*What you are asked to do*
Leave out the pictures and repeat the data exactly.

*Data excerpt*
..........

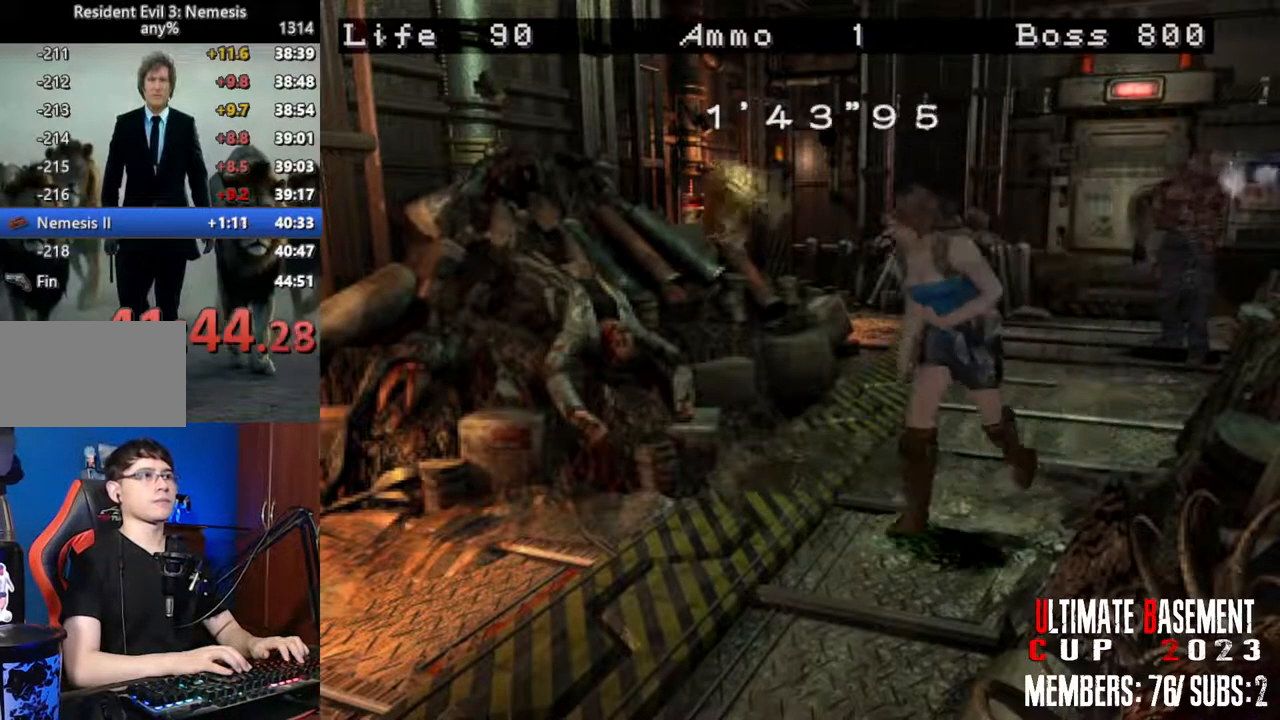
{"keys": ["shift", "w"], "events": []}
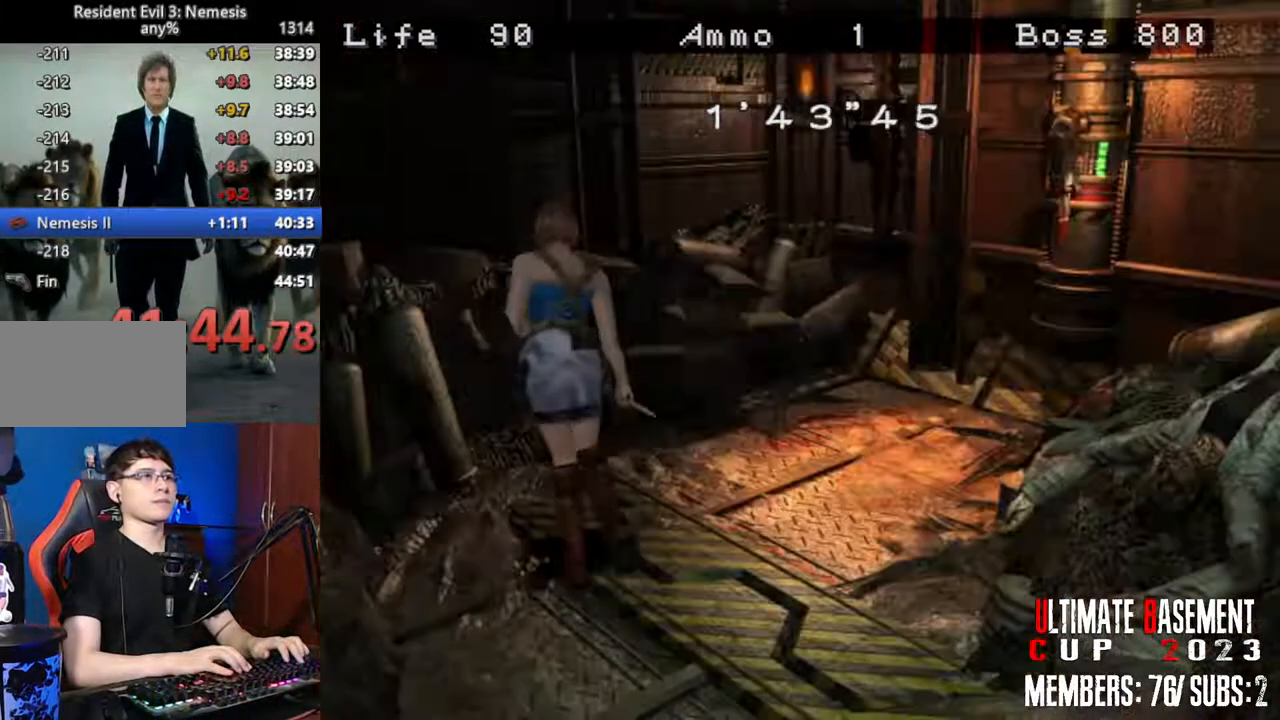
{"keys": ["d", "shift", "w"], "events": [[83, "d", "down"], [366, "d", "up"], [450, "d", "down"]]}
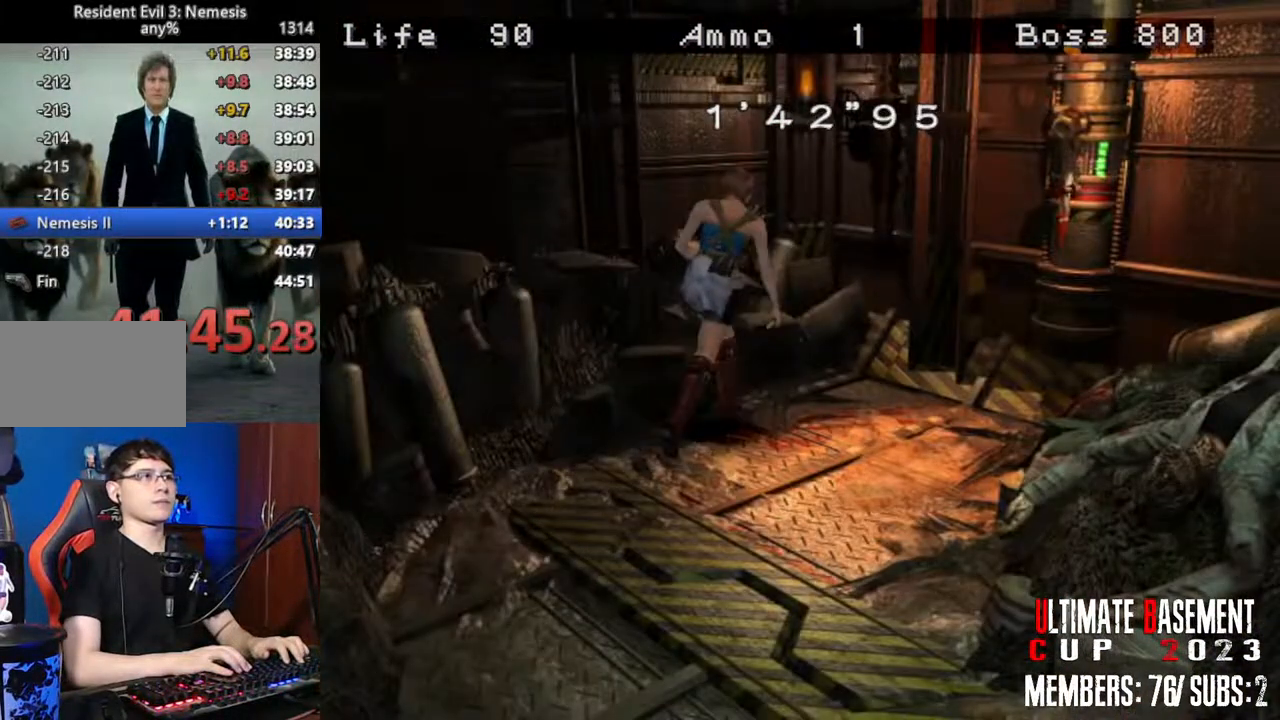
{"keys": ["d", "shift", "w"], "events": []}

..........

*Output of the exercise*
{"keys": ["shift", "w"], "events": []}
{"keys": ["d", "shift", "w"], "events": [[83, "d", "down"], [366, "d", "up"], [450, "d", "down"]]}
{"keys": ["d", "shift", "w"], "events": []}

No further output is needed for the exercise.